Re: [PATCH 2/2] kvm: nVMX: Introduce KVM_CAP_STATE

2018-04-27 Thread Paolo Bonzini
On 27/04/2018 17:19, Jim Mattson wrote:
> 
> If the default treatment of SMIs and SMM (see Section 34.14) is
> active, the VMX-preemption timer counts across an SMI to VMX non-root
> operation, subsequent execution in SMM, and the return from SMM via
> the RSM instruction. However, the timer can cause a VM exit only from
> VMX non-root operation. If the timer expires during SMI, in SMM, or
> during RSM, a timer-induced VM exit occurs immediately after RSM with
> its normal priority unless it is blocked based on activity state
> (Section 25.2).
> 
> So, there's no loophole here that allows us to reset the VMX
> preemption timer when restoring nested state.

Or when an SMI occurs.  So the expiration TSC of the preemption timer
should be stored into an "artificial" field of the vmcs12 at vmentry
time and later reused.

vmx->nested.smm.guest_node should also be saved...

Task item a:
In the mailing-list message, where should the expiration TSC of the preemption timer be stored at vmentry time?

Data to process:

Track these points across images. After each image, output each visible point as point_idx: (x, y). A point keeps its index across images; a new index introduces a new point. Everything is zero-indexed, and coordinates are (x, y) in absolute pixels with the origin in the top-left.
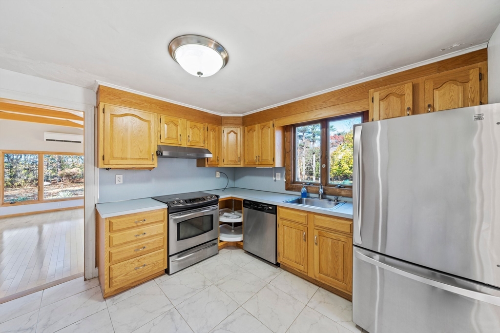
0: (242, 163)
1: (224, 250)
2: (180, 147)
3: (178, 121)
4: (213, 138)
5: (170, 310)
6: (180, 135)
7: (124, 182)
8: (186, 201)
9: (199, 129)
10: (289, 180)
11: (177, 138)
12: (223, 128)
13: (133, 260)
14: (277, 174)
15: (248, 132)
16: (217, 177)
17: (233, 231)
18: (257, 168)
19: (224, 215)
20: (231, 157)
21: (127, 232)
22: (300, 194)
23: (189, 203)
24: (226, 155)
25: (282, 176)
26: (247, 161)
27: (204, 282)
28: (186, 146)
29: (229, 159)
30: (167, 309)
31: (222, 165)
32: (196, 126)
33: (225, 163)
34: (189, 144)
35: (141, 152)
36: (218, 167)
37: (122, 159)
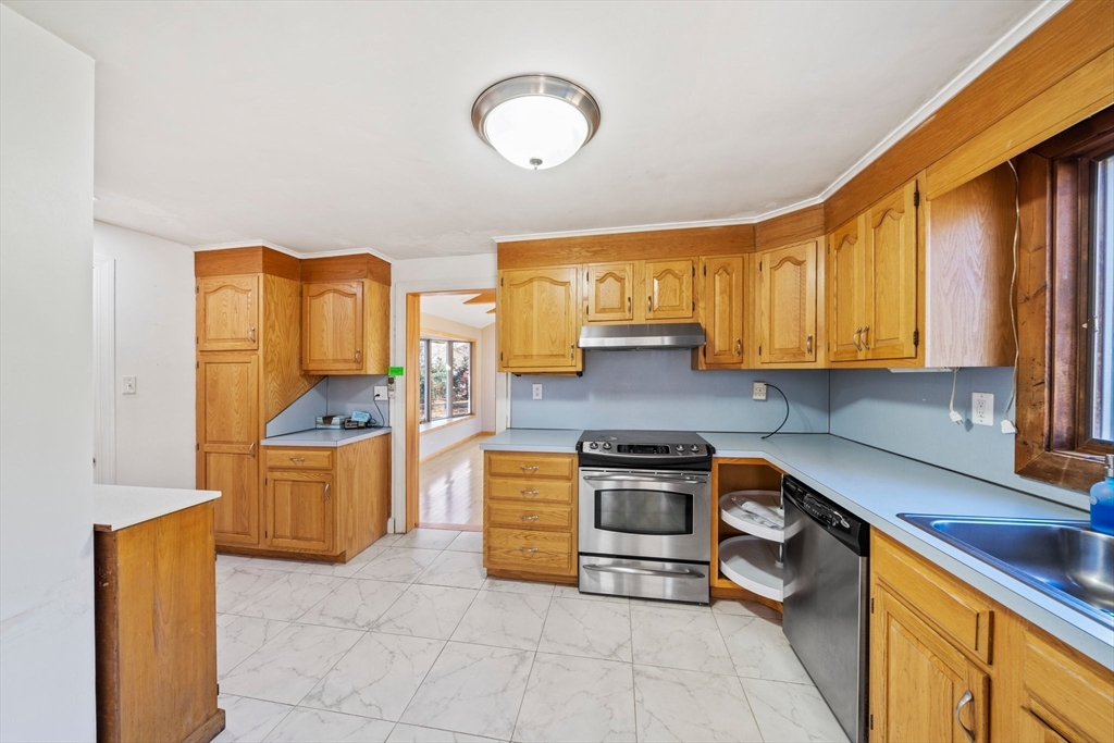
0: (821, 354)
1: (737, 604)
2: (632, 326)
3: (624, 270)
4: (722, 293)
5: (526, 651)
6: (629, 299)
7: (544, 396)
8: (620, 449)
9: (679, 278)
10: (1036, 427)
11: (621, 308)
12: (758, 256)
13: (518, 532)
14: (976, 397)
15: (839, 248)
16: (755, 397)
17: (779, 565)
18: (893, 371)
19: (744, 506)
20: (785, 338)
21: (511, 481)
22: (1084, 501)
23: (625, 452)
24: (766, 333)
25: (999, 409)
26: (834, 348)
27: (620, 646)
28: (644, 322)
29: (777, 346)
30: (526, 646)
31: (755, 362)
32: (668, 271)
33: (766, 356)
34: (651, 315)
35: (553, 343)
36: (740, 370)
37: (526, 357)
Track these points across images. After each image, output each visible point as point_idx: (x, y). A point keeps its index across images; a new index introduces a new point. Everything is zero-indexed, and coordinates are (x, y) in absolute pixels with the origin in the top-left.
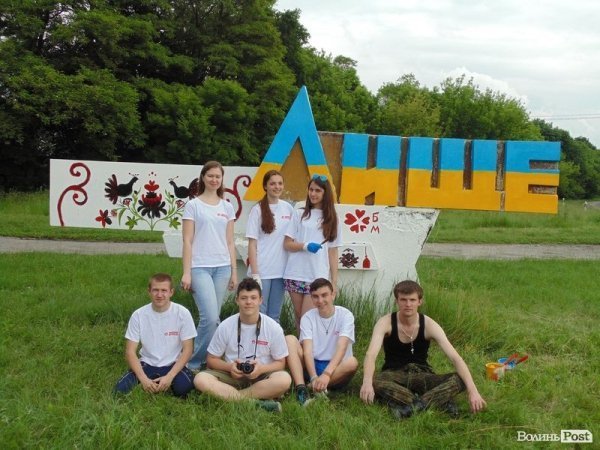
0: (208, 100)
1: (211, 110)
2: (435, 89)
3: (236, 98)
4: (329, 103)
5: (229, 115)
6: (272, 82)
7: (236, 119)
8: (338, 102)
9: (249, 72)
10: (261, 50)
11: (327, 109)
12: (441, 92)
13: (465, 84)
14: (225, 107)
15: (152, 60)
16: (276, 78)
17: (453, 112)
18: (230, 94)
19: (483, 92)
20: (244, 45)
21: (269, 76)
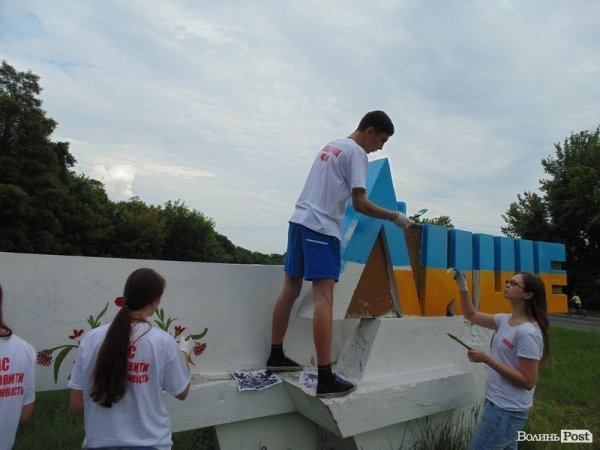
2: (159, 207)
3: (18, 199)
4: (89, 210)
5: (10, 212)
6: (51, 190)
7: (16, 216)
10: (41, 166)
12: (163, 208)
13: (180, 205)
14: (7, 206)
16: (54, 188)
17: (173, 222)
19: (191, 210)
21: (47, 185)
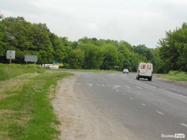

Task item b:
Transcribe the rows, starting with their first line and going on through the line with "36: (218, 167)". Omit the pictures.

Response area a:
In an "artificial" field of the vmcs12.

Response area b:
Track these points across images. After each image, output each visible point as point_idx: (x, y). A point keeps its index across images; a new index introduces a new point. Everything is zero-indexed, and coordinates are (x, y) in absolute pixels with the origin in the top-left.
0: (242, 163)
1: (224, 250)
2: (180, 147)
3: (178, 121)
4: (213, 138)
5: (170, 310)
6: (180, 135)
7: (124, 182)
8: (186, 201)
9: (199, 129)
10: (289, 180)
11: (177, 138)
12: (223, 128)
13: (133, 260)
14: (277, 174)
15: (248, 132)
16: (217, 177)
17: (233, 231)
18: (257, 168)
19: (224, 215)
20: (231, 157)
21: (127, 232)
22: (300, 194)
23: (189, 203)
24: (226, 155)
25: (282, 176)
26: (247, 161)
27: (204, 282)
28: (186, 146)
29: (229, 159)
30: (167, 309)
31: (222, 165)
32: (196, 126)
33: (225, 163)
34: (189, 144)
35: (141, 152)
36: (218, 167)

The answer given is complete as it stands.